• _What you have to do_: Among the entries below, which lines run from the line with "Testimonials" through the line with "The Asia Pacific"? Retype those, both ends included, exactly and without pictures.
---- Extracted entries
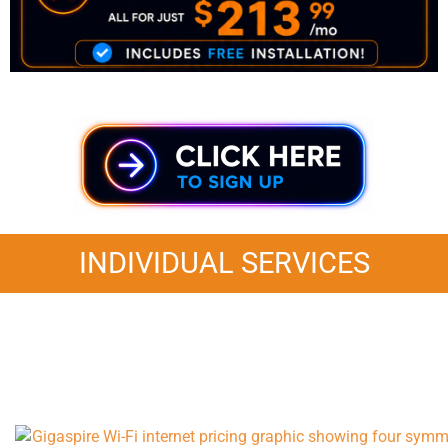
INDIVIDUAL SERVICES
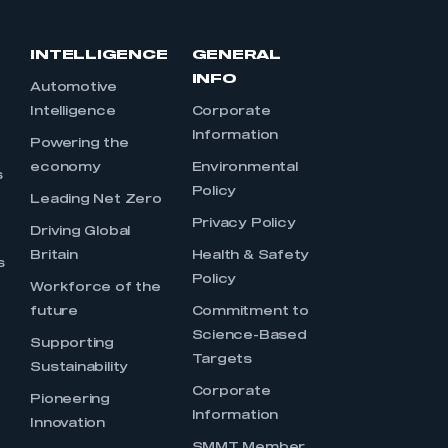
INTELLIGENCE
GENERAL
INFO
Automotive
Intelligence
Corporate
Information
s
Powering the
economy
Environmental
s
Policy
Leading Net Zero
Privacy Policy
Driving Global
Britain
Health & Safety
s
Policy
Workforce of the
future
Commitment to
Science-Based
Supporting
Targets
Sustainability
Corporate
Pioneering
Information
Innovation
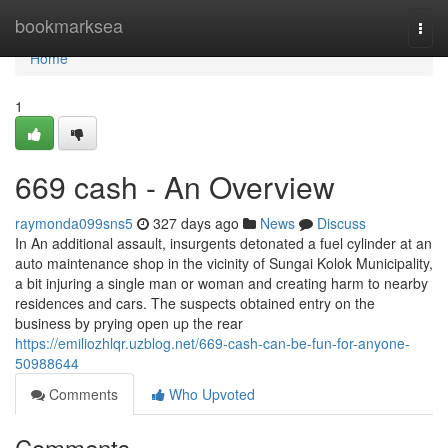
Home
bookmarksea
Togg
navi
Home
1
669 cash - An Overview
raymonda099sns5
327 days ago
News
Discuss
In An additional assault, insurgents detonated a fuel cylinder at an
auto maintenance shop in the vicinity of Sungai Kolok Municipality,
a bit injuring a single man or woman and creating harm to nearby
residences and cars. The suspects obtained entry on the
business by prying open up the rear
https://emiliozhlqr.uzblog.net/669-cash-can-be-fun-for-anyone-
50988644
Comments
Who Upvoted
Comments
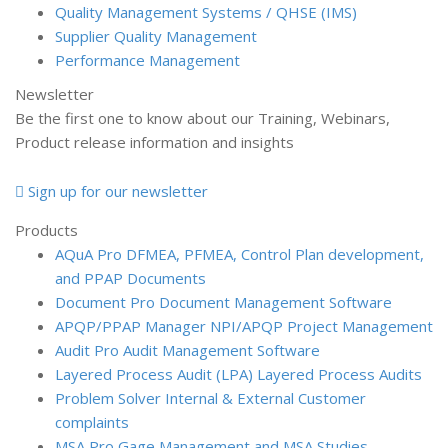
Quality Management Systems / QHSE (IMS)
Supplier Quality Management
Performance Management
Newsletter
Be the first one to know about our Training, Webinars,
Product release information and insights
Sign up for our newsletter
Products
AQuA Pro
DFMEA, PFMEA, Control Plan development,
and PPAP Documents
Document Pro
Document Management Software
APQP/PPAP Manager
NPI/APQP Project Management
Audit Pro
Audit Management Software
Layered Process Audit (LPA)
Layered Process Audits
Problem Solver
Internal & External Customer
complaints
MSA Pro
Gage Management and MSA Studies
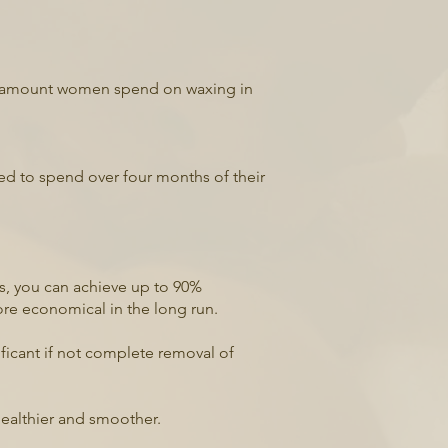
age amount women spend on waxing in
ed to spend over four months of their
ns, you can achieve up to 90%
ore economical in the long run.
nificant if not complete removal of
healthier and smoother.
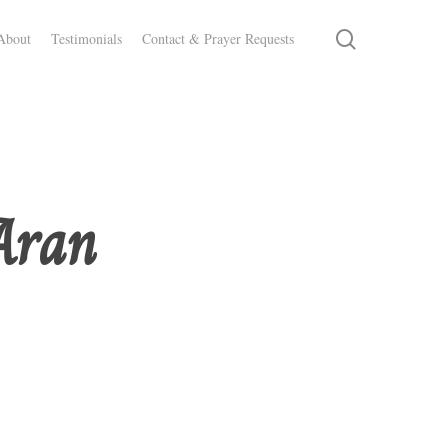
search
About
Testimonials
Contact & Prayer Requests
Aran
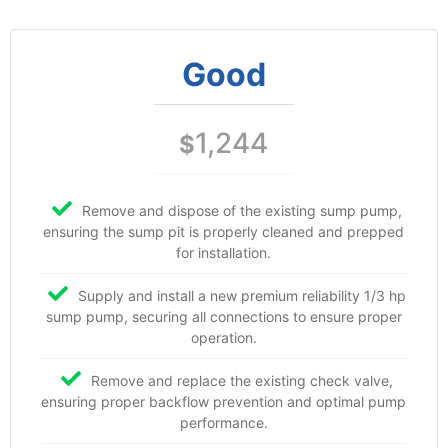
Good
1,244
$
Remove and dispose of the existing sump pump,
ensuring the sump pit is properly cleaned and prepped
for installation.
Supply and install a new premium reliability 1/3 hp
sump pump, securing all connections to ensure proper
operation.
Remove and replace the existing check valve,
ensuring proper backflow prevention and optimal pump
performance.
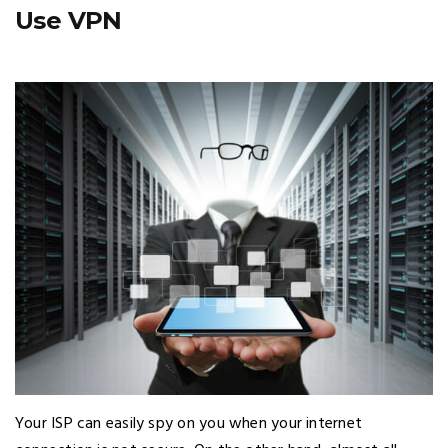
Use VPN
Your ISP can easily spy on you when your internet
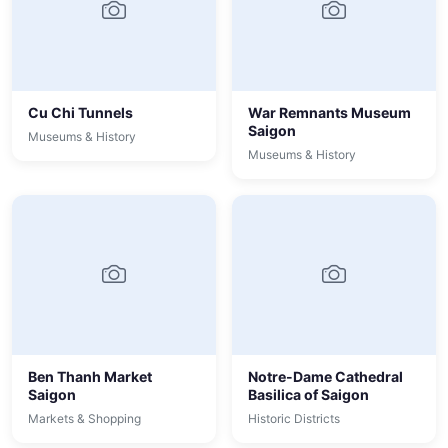
Cu Chi Tunnels
War Remnants Museum
Saigon
Museums & History
Museums & History
Ben Thanh Market
Notre-Dame Cathedral
Saigon
Basilica of Saigon
Markets & Shopping
Historic Districts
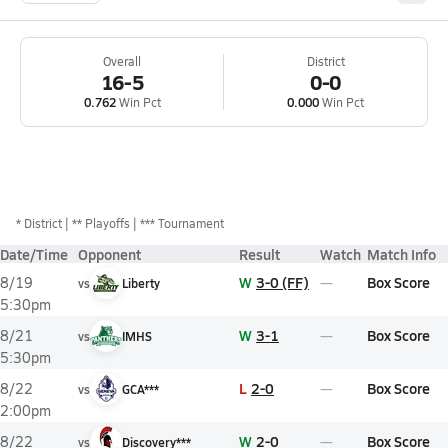
Overall
District
16-5
0-0
0.762
Win Pct
0.000
Win Pct
*
District
** Playoffs
*** Tournament
Date/Time
Opponent
Result
Watch
Match Info
W
3-0 (FF)
Box Score
8/19
vs
Liberty
5:30pm
W
3-1
Box Score
8/21
vs
IMHS
5:30pm
L
2-0
Box Score
8/22
vs
GCA***
2:00pm
W
2-0
Box Score
8/22
vs
Discovery***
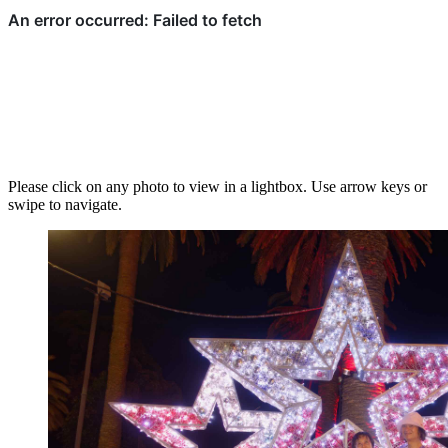
Please click on any photo to view in a lightbox. Use arrow keys or
swipe to navigate.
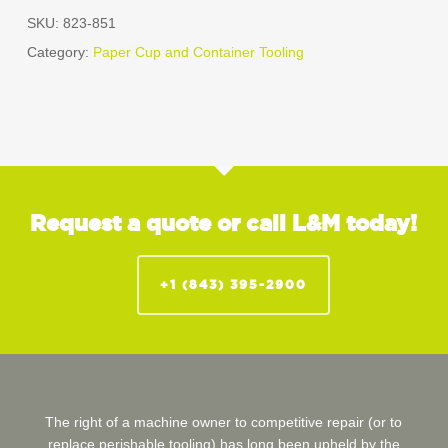
SKU:
823-851
Category:
Paper Cup and Container Tooling
Request a quote or call L&M today!
+1 (843) 395-2900
The right of a machine owner to competitive repair (or to
replace perishable tooling) has long been upheld by the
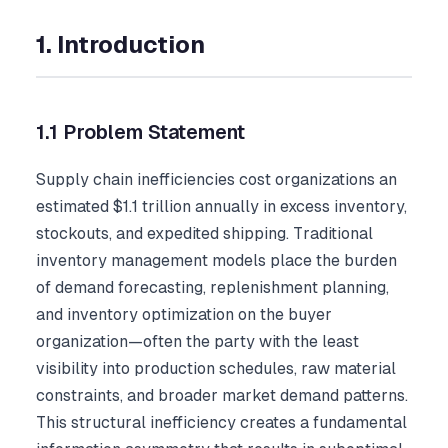
1. Introduction
1.1 Problem Statement
Supply chain inefficiencies cost organizations an
estimated $1.1 trillion annually in excess inventory,
stockouts, and expedited shipping. Traditional
inventory management models place the burden
of demand forecasting, replenishment planning,
and inventory optimization on the buyer
organization—often the party with the least
visibility into production schedules, raw material
constraints, and broader market demand patterns.
This structural inefficiency creates a fundamental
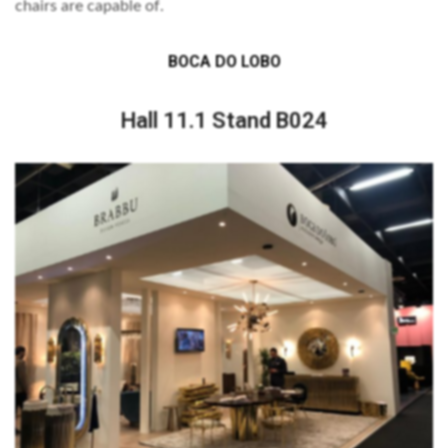
chairs are capable of.
BOCA DO LOBO
Hall 11.1 Stand B024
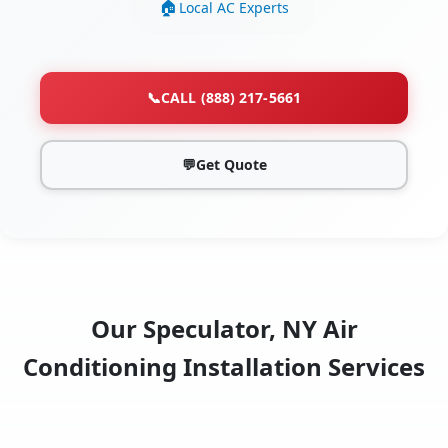
Local AC Experts
📞
CALL (888) 217-5661
💬
Get Quote
Our Speculator, NY Air
Conditioning Installation Services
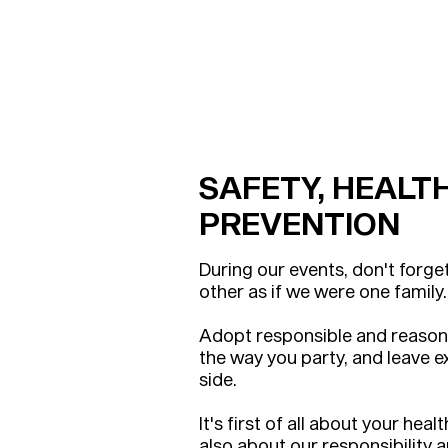
SAFETY, HEALT
PREVENTION
During our events, don't forge
other as if we were one family.
Adopt responsible and reason
the way you part
y, and leave 
side.
It's first of all about your heal
also about our responsibility 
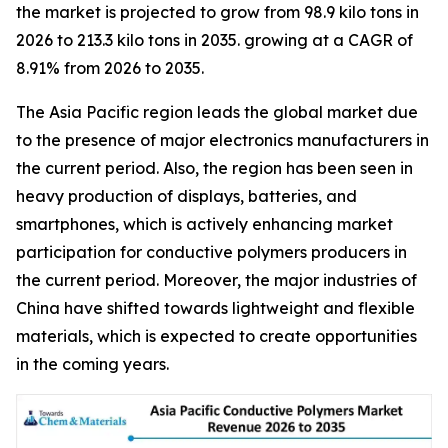
the market is projected to grow from 98.9 kilo tons in
2026 to 213.3 kilo tons in 2035. growing at a CAGR of
8.91% from 2026 to 2035.
The Asia Pacific region leads the global market due
to the presence of major electronics manufacturers in
the current period. Also, the region has been seen in
heavy production of displays, batteries, and
smartphones, which is actively enhancing market
participation for conductive polymers producers in
the current period. Moreover, the major industries of
China have shifted towards lightweight and flexible
materials, which is expected to create opportunities
in the coming years.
--------
• _Output_:
Testimonials
Contact & Prayer Requests
Aran
Good
1,244
$
Remove and dispose of the existing sump pump,
ensuring the sump pit is properly cleaned and prepped
for installation.
Supply and install a new premium reliability 1/3 hp
sump pump, securing all connections to ensure proper
operation.
Remove and replace the existing check valve,
ensuring proper backflow prevention and optimal pump
performance.
Use VPN
Your ISP can easily spy on you when your internet
Cu Chi Tunnels
War Remnants Museum
Saigon
Museums & History
Museums & History
Ben Thanh Market
Notre-Dame Cathedral
Saigon
Basilica of Saigon
Markets & Shopping
Historic Districts
Overall
District
16-5
0-0
0.762
Win Pct
0.000
Win Pct
*
District
** Playoffs
*** Tournament
Date/Time
Opponent
Result
Watch
Match Info
W
3-0 (FF)
Box Score
8/19
vs
Liberty
5:30pm
W
3-1
Box Score
8/21
vs
IMHS
5:30pm
L
2-0
Box Score
8/22
vs
GCA***
2:00pm
W
2-0
Box Score
8/22
vs
Discovery***
Please click on any photo to view in a lightbox. Use arrow keys or
swipe to navigate.
SKU:
823-851
Category:
Paper Cup and Container Tooling
Request a quote or call L&M today!
+1 (843) 395-2900
The right of a machine owner to competitive repair (or to
replace perishable tooling) has long been upheld by the
1. Introduction
1.1 Problem Statement
Supply chain inefficiencies cost organizations an
estimated $1.1 trillion annually in excess inventory,
stockouts, and expedited shipping. Traditional
inventory management models place the burden
of demand forecasting, replenishment planning,
and inventory optimization on the buyer
organization—often the party with the least
visibility into production schedules, raw material
constraints, and broader market demand patterns.
This structural inefficiency creates a fundamental
chairs are capable of.
BOCA DO LOBO
Hall 11.1 Stand B024
Local AC Experts
📞
CALL (888) 217-5661
💬
Get Quote
Our Speculator, NY Air
Conditioning Installation Services
SAFETY, HEALT
PREVENTION
During our events, don't forge
other as if we were one family.
Adopt responsible and reason
the way you part
y, and leave 
side.
It's first of all about your heal
also about our responsibility 
the market is projected to grow from 98.9 kilo tons in
2026 to 213.3 kilo tons in 2035. growing at a CAGR of
8.91% from 2026 to 2035.
The Asia Pacific region leads the global market due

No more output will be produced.